Supplied text:
::::::
By continually increasing the class of individuals who devote themselves to the exercise of public functions, salaries therefore make inevitable [87] the indefinite multiplication of offices and the unlimited growth of public burdens. These consequences, in turn, have others that are no less worthy of attention. As power thus expands and grows heavier under the influence of salaries, new reasons of a different kind arise for it to expand and grow heavier still. As it degenerates into a form of exploitation, it becomes the source of a thousand disorders, the repression of which then demands that it increase yet further in both scope and intensity. It fills society with idlers, beggars, thieves, bankrupts, and wrongdoers of every kind.

Now, the more criminals abound, the more the government must be strong in order to repress them. It populates society especially with ambitious and discontented individuals, and this is chiefly what compels it to become oppressive. It is impossible for a government to raise and distribute large sums of money without creating many enemies and many envious rivals for itself—many enemies, because it becomes unbearably burdensome for those who pay; many envious ones, because it becomes extraordinarily profitable for those who receive. It thereby places itself in a state of hostility both with factions who passionately covet [88] its privileges, and with the general public who, with all its strength, aspires to be free of them. And it finds itself compelled, in order to prevent its rule from deteriorating or from passing into other hands, to surround itself with spies, henchmen, state prisons, scaffolds, and to arm itself with a thousand tools of violence and terror.

Such is the influence of salaries; such is how, by turning the exercise of government power into an industry, one turns those who are entrusted with it into a class hostile to the well-being of all others; how this class then takes on indefinite expansion; how, as it grows and multiplies, the government is forced to extend its functions and raise its expenditures; how, as it thus encroaches on the independence and fortunes of citizens, it becomes the source of many disorders that it can repress only by becoming still more oppressive; how, finally, by growing and weighing ever more heavily, it ends up surrounding itself with a whole people of rivals and enemies, against whom it can only defend itself by descending to the lowest depths of violence and arbitrariness.

And this is no idle theory we are developing. One need only look around [89] to find striking proof of the danger involved in making public service a lucrative profession. See to what disorderly expansion salaries have caused the administration to grow—especially since the exploitation of public office ceased to be the privilege of a single caste, and since anyone has been able to devote himself to this kind of industry; especially since the head of the last government began to make it so profitable. How the number of officeholders has multiplied! How the functions of power have expanded! How the weight of taxation has increased! We regret not having before us the almanacs published over the last thirty years. It would be interesting to show how, year after year, the administrative workforce has grown; how the offices, the waiting rooms, the barracks have become progressively overcrowded. One can judge from what has occurred in certain departments what has likely occurred in all.

In 1791, the central offices of the tax administration had only 116 employees; today they have 190. At the same time, there were only 83 departmental directors; today, with the territory unchanged, there are [90] 88. The number of inspectors in 1791 was only 166; today it is 216. The number of controllers was likewise only 166; now it is 232. In 1791, Paris had only one registration director; today it has three, all regarded and paid as first-class directors. In 1792, eighteen offices sufficed in Paris for the distribution of stamped paper; since then, the number has grown so much that some distributors barely collect, in a quarter, a sum equal to their salary. In 1813, the stamp printing workshop had only 159 employees to supply paper to 130 departments; today, to supply just 84 departments, it has 174: it needs 15 more employees to serve 46 fewer departments.
::::::
Required work:
From the passage on public salaries, extract the wording starting at "In 1791, the" and ending at "46 fewer departments.", reproducing it verbatim. Rely solely on the passage on public salaries in answering.
::::::
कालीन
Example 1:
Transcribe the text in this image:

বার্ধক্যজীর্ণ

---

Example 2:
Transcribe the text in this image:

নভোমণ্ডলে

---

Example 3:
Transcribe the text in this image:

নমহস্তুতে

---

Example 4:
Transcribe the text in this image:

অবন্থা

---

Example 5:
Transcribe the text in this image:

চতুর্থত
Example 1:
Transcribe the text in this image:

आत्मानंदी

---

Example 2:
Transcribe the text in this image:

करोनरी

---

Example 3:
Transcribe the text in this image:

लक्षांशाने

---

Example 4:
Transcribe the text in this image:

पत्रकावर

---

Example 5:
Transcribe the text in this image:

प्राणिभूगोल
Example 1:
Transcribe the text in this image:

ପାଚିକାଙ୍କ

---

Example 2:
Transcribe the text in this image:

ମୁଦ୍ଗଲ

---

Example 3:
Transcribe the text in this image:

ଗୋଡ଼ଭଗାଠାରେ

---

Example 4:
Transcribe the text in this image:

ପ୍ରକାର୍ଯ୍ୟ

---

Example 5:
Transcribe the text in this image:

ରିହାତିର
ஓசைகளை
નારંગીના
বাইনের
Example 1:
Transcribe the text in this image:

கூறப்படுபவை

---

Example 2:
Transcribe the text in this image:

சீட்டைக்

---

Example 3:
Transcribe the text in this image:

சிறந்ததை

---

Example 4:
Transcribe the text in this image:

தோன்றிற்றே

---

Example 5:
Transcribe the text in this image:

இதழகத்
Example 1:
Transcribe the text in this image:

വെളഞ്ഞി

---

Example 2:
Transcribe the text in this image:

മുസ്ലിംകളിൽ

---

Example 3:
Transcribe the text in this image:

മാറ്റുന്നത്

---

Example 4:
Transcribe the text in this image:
::::::
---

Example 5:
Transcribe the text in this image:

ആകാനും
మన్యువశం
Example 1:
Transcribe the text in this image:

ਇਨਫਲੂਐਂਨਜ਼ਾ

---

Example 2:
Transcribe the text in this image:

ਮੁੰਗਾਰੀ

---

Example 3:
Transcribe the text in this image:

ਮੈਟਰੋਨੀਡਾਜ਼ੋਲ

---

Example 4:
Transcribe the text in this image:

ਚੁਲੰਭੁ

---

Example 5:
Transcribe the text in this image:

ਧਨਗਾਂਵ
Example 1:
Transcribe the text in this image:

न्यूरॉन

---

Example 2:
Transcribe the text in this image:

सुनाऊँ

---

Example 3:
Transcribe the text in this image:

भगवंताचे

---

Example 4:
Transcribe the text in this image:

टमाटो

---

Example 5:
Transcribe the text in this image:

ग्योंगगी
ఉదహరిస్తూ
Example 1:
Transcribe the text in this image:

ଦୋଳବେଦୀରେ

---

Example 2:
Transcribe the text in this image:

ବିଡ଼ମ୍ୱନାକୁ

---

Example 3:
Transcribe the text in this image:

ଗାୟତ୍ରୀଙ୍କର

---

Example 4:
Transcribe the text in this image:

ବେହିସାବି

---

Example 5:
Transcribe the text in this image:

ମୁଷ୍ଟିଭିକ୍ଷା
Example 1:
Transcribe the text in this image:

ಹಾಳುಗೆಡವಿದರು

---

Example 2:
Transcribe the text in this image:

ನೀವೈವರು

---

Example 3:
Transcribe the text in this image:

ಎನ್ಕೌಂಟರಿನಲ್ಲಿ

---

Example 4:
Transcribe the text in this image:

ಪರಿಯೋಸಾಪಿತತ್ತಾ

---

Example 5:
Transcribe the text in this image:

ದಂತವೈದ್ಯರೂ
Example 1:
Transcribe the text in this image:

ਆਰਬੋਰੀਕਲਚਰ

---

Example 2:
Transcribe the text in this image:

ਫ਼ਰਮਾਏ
::::::
Answer below:
In 1791, the central offices of the tax administration had only 116 employees; today they have 190. At the same time, there were only 83 departmental directors; today, with the territory unchanged, there are [90] 88. The number of inspectors in 1791 was only 166; today it is 216. The number of controllers was likewise only 166; now it is 232. In 1791, Paris had only one registration director; today it has three, all regarded and paid as first-class directors. In 1792, eighteen offices sufficed in Paris for the distribution of stamped paper; since then, the number has grown so much that some distributors barely collect, in a quarter, a sum equal to their salary. In 1813, the stamp printing workshop had only 159 employees to supply paper to 130 departments; today, to supply just 84 departments, it has 174: it needs 15 more employees to serve 46 fewer departments.